[Excerpts from a dataset]
------------------------------------------------------------

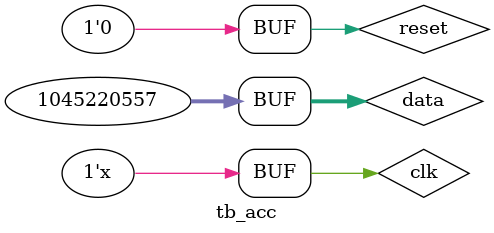
<source format=v>
`timescale 1ns / 1ps


module tb_acc();
    
reg  clk ;
reg  reset;

reg [31:0] data;

initial begin
   clk = 0;
   reset = 1;
   data = 32'h3E4CCCCD; // 0.2=3E4CCCCD  0.4=3ECCCCCD  0.6=3F19999A  1.6=3FCCCCCD
#100 reset = 0;

end    
    
 always@(*) #5  clk <= ~clk;
    
  
    
    
    
    
    
    
    
    
    
    
fp_acc dut(
  .ina_valid        (1),
  .ina_ready        (),
  .ina_payload      (data),
  .out_valid        (),
  .out_ready        (1),
  .out_payload      (),
  .par_acc_cnt      (8),
  .acc_enable       (1),
  .clk              (clk),
  .reset            (reset)
);
    
    
endmodule

</source>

------------------------------------------------------------

GOAL OF THE EXERCISE
Set down each record above exactly as it stands and leave out all pictures.

RESPONSE
<source format=v>
`timescale 1ns / 1ps


module tb_acc();
    
reg  clk ;
reg  reset;

reg [31:0] data;

initial begin
   clk = 0;
   reset = 1;
   data = 32'h3E4CCCCD; // 0.2=3E4CCCCD  0.4=3ECCCCCD  0.6=3F19999A  1.6=3FCCCCCD
#100 reset = 0;

end    
    
 always@(*) #5  clk <= ~clk;
    
  
    
    
    
    
    
    
    
    
    
    
fp_acc dut(
  .ina_valid        (1),
  .ina_ready        (),
  .ina_payload      (data),
  .out_valid        (),
  .out_ready        (1),
  .out_payload      (),
  .par_acc_cnt      (8),
  .acc_enable       (1),
  .clk              (clk),
  .reset            (reset)
);
    
    
endmodule

</source>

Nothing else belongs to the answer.